Affordable materials for geoscience teaching demonstrations

DIYnamics at UCLA Exploring Your Universe 2018


Norris helping visitors build their own motors

Norris helps visitors at EYU build their very own DIYnamics motors. Over the course of the roughly 5 hour event, dozens of kids successfully built their own, usually with very little help from us required.

On November 4, 2018, the DIYnamics team made a triumphant return to the Exploring Your Universe (EYU) science fair held every fall at UCLA. Old-timers Spencer and Norris and newcomers Calvin and Santiago had a blast spending the day helping kids and their families learn about rotating fluids using the DIYnamics materials.

Calvin using a spinning top to teach about rotation

Calvin using a spinning top to help these EYU visitors get a more intuitive feel for why rotation effects fluids like water and air. Just like a top stays upright if its spinning but falls over if it’s stationary, motions within rotating fluids get aligned with the rotation axis, while non-rotating fluids move in all directions.

Like our inaugural appearance at EYU in 2017, we had three different sections of our booth, all of them going simultaneously.
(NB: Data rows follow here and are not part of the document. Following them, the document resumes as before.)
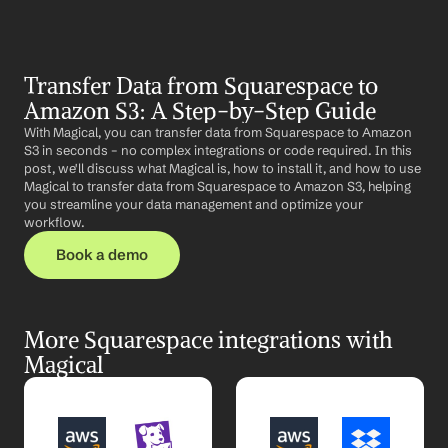
Transfer Data from Squarespace to 
Amazon S3: A Step-by-Step Guide
With Magical, you can transfer data from Squarespace to Amazon 
S3 in seconds – no complex integrations or code required. In this 
post, we'll discuss what Magical is, how to install it, and how to use 
Magical to transfer data from Squarespace to Amazon S3, helping 
you streamline your data management and optimize your 
workflow.
Book a demo
More Squarespace integrations with 
Magical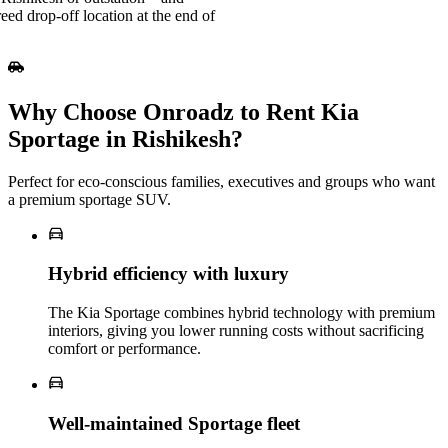
reed drop-off location at the end of
Why Choose Onroadz to Rent Kia
Sportage in Rishikesh?
Perfect for eco‑conscious families, executives and groups who want
a premium sportage SUV.
Hybrid efficiency with luxury
The Kia Sportage combines hybrid technology with premium
interiors, giving you lower running costs without sacrificing
comfort or performance.
Well‑maintained Sportage fleet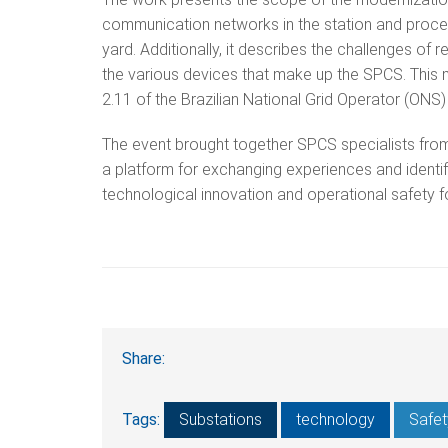
communication networks in the station and process 
yard. Additionally, it describes the challenges of
the various devices that make up the SPCS. This 
2.11 of the Brazilian National Grid Operator (ON
The event brought together SPCS specialists from 
a platform for exchanging experiences and identif
technological innovation and operational safety 
Share:
Tags:
Substations
technology
Safet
  1. Build your own DIYnamics motor: Using the DIYnamics official printed instructions, visitors got to assemble their own DIYnamics motors. Norris kept watch and helped out when necessary, but mostly kids were able to build them start-to-finish on their own!
  2. Rotating vs. non-rotating tanks: Calvin and Santiago led our classic demonstration comparing how dye behaves when dropped into a rotating tank vs. a non-rotating one. They also made great use of spinning tops to illustrate how rotation makes things (including fluids) stand up straight.
  3. Winter storms using the big square tank: Once every hour, Spencer performed the demonstration of “baroclinic instability” using a bigger tank —- the same one that we used to create our YouTube videos on the same topic. With a paint can filled with ice in the middle, water gets cooled in the middle of the tank compared to the outer edges. This temperature contrast combined with rotation gives rise to beautiful swirling eddies that act to transfer heat from the warm section to the cold section…just like the big winter storms in Earth’s atmosphere!
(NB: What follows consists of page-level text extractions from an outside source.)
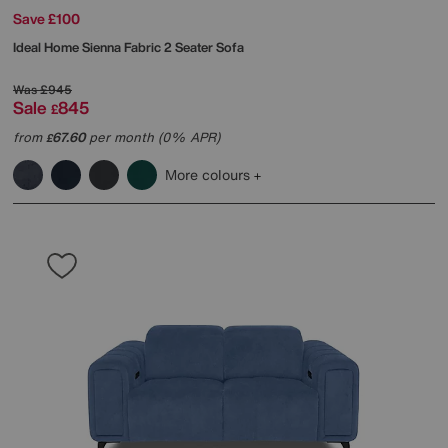
Save £100
Ideal Home
Sienna Fabric 2 Seater Sofa
Was
£945
Sale
845
£
from
67.60
per month (0% APR)
£
More colours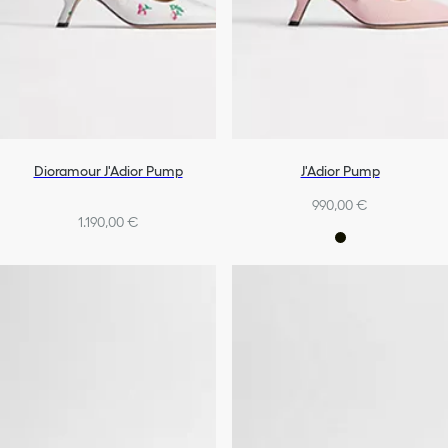
Dioramour J'Adior Pump
J'Adior Pump
990,00 €
1.190,00 €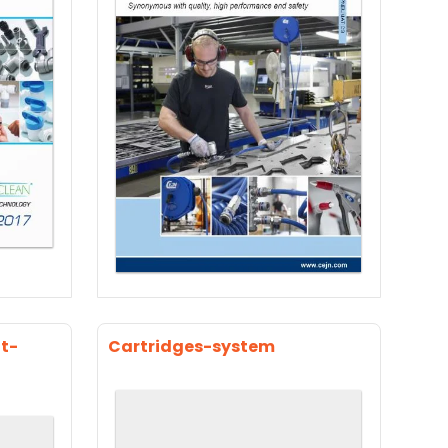
t-
Cartridges-system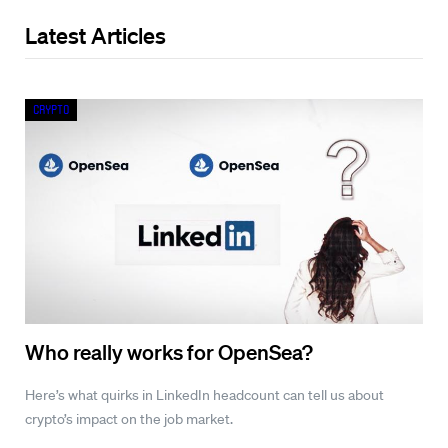
Latest Articles
Crypto
Who really works for OpenSea?
Here’s what quirks in LinkedIn headcount can tell us about
crypto’s impact on the job market.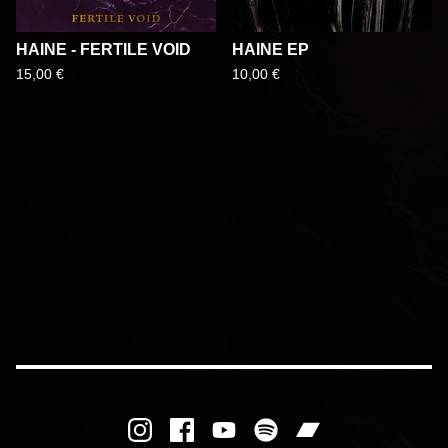
HAINE - FERTILE VOID
HAINE EP
15,00
€
10,00
€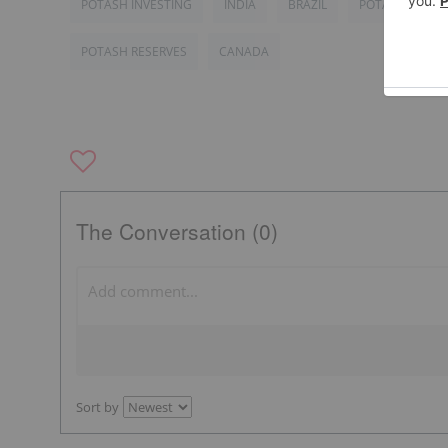
POTASH INVESTING
INDIA
BRAZIL
POTASH MARK
POTASH RESERVES
CANADA
The Conversation (0)
Sort by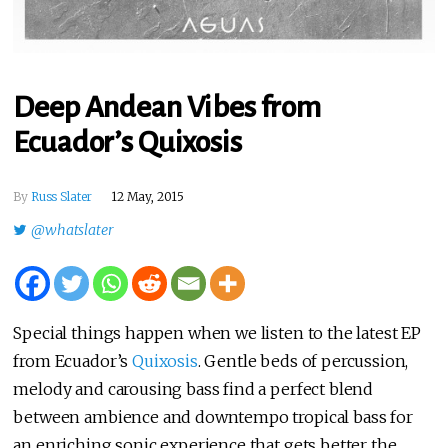
Deep Andean Vibes from
Ecuador’s Quixosis
By
Russ Slater
12 May, 2015
@whatslater
Special things happen when we listen to the latest EP
from Ecuador’s
Quixosis
. Gentle beds of percussion,
melody and carousing bass find a perfect blend
between ambience and downtempo tropical bass for
an enriching sonic experience that gets better the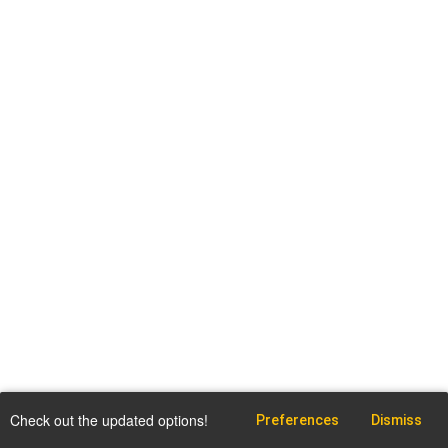
Check out the updated options!
Preferences
Dismiss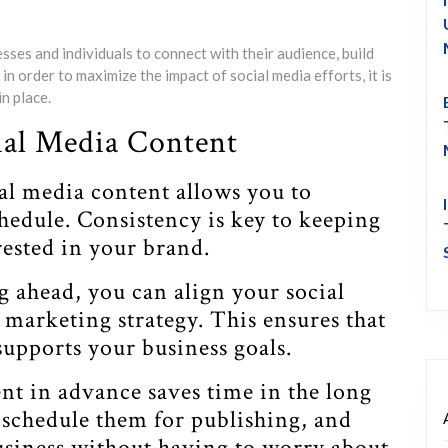
sses and individuals to connect with their audience, build
 order to maximize the impact of social media efforts, it is
n place.
cial Media Content
al media content allows you to
hedule. Consistency is key to keeping
ested in your brand.
g ahead, you can align your social
marketing strategy. This ensures that
upports your business goals.
nt in advance saves time in the long
 schedule them for publishing, and
business without having to worry about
Santiago and Calvin manning our booth

Calvin and Santiago (both facing toward the camera; Santiago on the right) manning the DIYnamics booth. Calvin and Santiago were first-time DIYnamics volunteers, and they did an amazing job! Especially given that we didn’t have as many people this year (only 4 total). Thanks guys!
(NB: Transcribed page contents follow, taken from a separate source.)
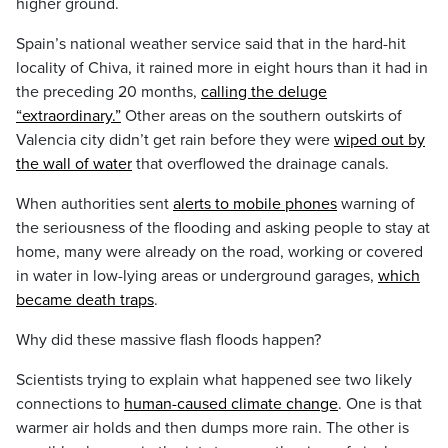
higher ground.
Spain’s national weather service said that in the hard-hit
locality of Chiva, it rained more in eight hours than it had in
the preceding 20 months,
calling the deluge
“extraordinary.”
Other areas on the southern outskirts of
Valencia city didn’t get rain before they were
wiped out by
the wall of water
that overflowed the drainage canals.
When authorities sent
alerts to mobile phones
warning of
the seriousness of the flooding and asking people to stay at
home, many were already on the road, working or covered
in water in low-lying areas or underground garages,
which
became death traps
.
Why did these massive flash floods happen?
Scientists trying to explain what happened see two likely
connections to
human-caused climate change
. One is that
warmer air holds and then dumps more rain. The other is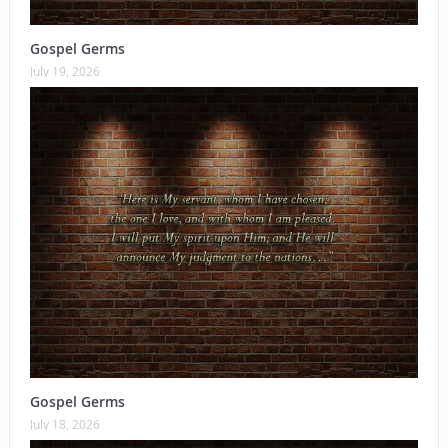
Gospel Germs
July 19, 2026
Gospel Germs
July 18, 2026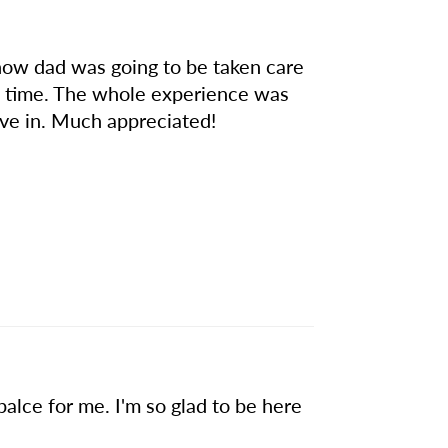
 how dad was going to be taken care
 of time. The whole experience was
ive in. Much appreciated!
alce for me. I'm so glad to be here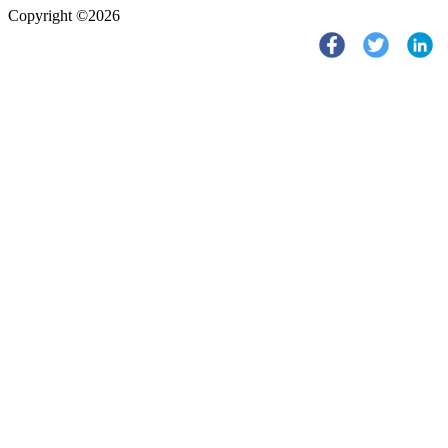
Copyright ©2026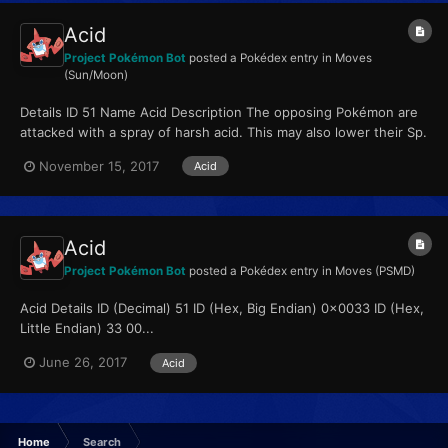
Acid
Project Pokémon Bot
posted a Pokédex entry in
Moves
(Sun/Moon)
Details ID 51 Name Acid Description The opposing Pokémon are
attacked with a spray of harsh acid. This may also lower their Sp.
Def stat. Type Poison...
November 15, 2017
Acid
Acid
Project Pokémon Bot
posted a Pokédex entry in
Moves (PSMD)
Acid Details ID (Decimal) 51 ID (Hex, Big Endian) 0x0033 ID (Hex,
Little Endian) 33 00...
June 26, 2017
Acid
Home
Search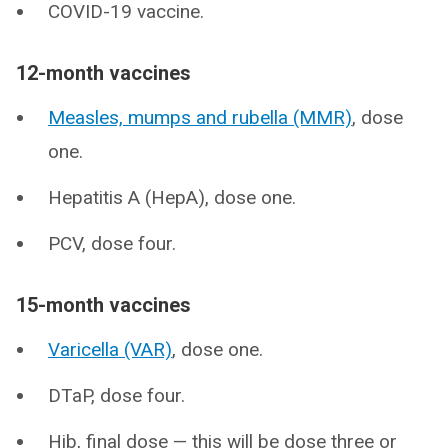
COVID-19 vaccine.
12-month vaccines
Measles, mumps and rubella (MMR)
, dose
one.
Hepatitis A (HepA), dose one.
PCV, dose four.
15-month vaccines
Varicella (VAR)
, dose one.
DTaP, dose four.
Hib, final dose — this will be dose three or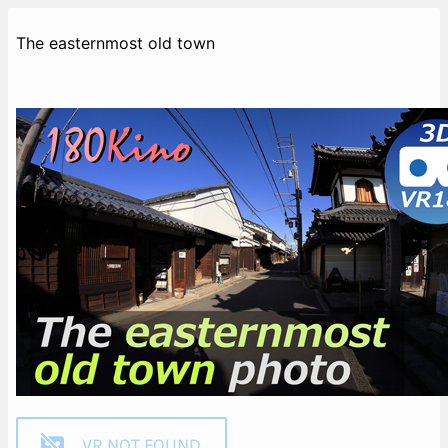
The easternmost old town
VR NOT FOUND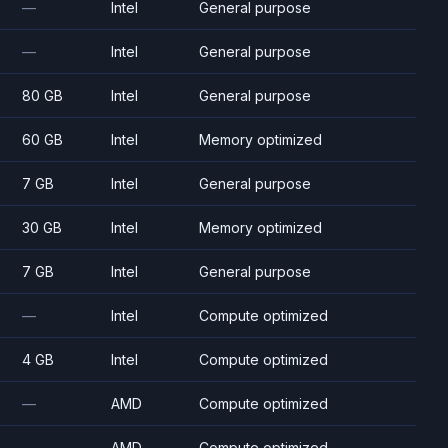
—
Intel
General purpose
—
Intel
General purpose
80 GB
Intel
General purpose
60 GB
Intel
Memory optimized
7 GB
Intel
General purpose
30 GB
Intel
Memory optimized
7 GB
Intel
General purpose
—
Intel
Compute optimized
4 GB
Intel
Compute optimized
—
AMD
Compute optimized
—
AMD
Compute optimized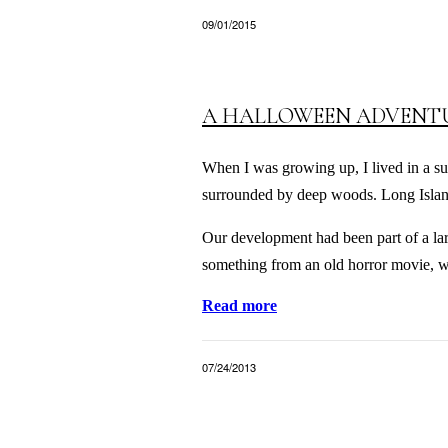
09/01/2015
A HALLOWEEN ADVENT
When I was growing up, I lived in a su
surrounded by deep woods. Long Island
Our development had been part of a larg
something from an old horror movie, w
Read more
07/24/2013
EYU also marked the debut of our amazing new LEGO-based DIYnamics logo (image below). How cool is that?

Our awesome new LEGO-based logo

Our awesome new LEGO-based DIYnamics logo. We’re definitely going to start using this on the website and everywhere else we can! Thanks to Jon Aurnou for the idea, and Norris for actually building it.

A huge thanks to the EYU organizers and volunteers, the UCLA Department of Earth, Planetary, and Space Sciences staff who helped us setup, Jon Aurnou and the rest of the SPINLab for help (and including us in their pizza order!), and of course to the wonderful kids and parents who came to our booth. See you in 2019 for EYU Round 3!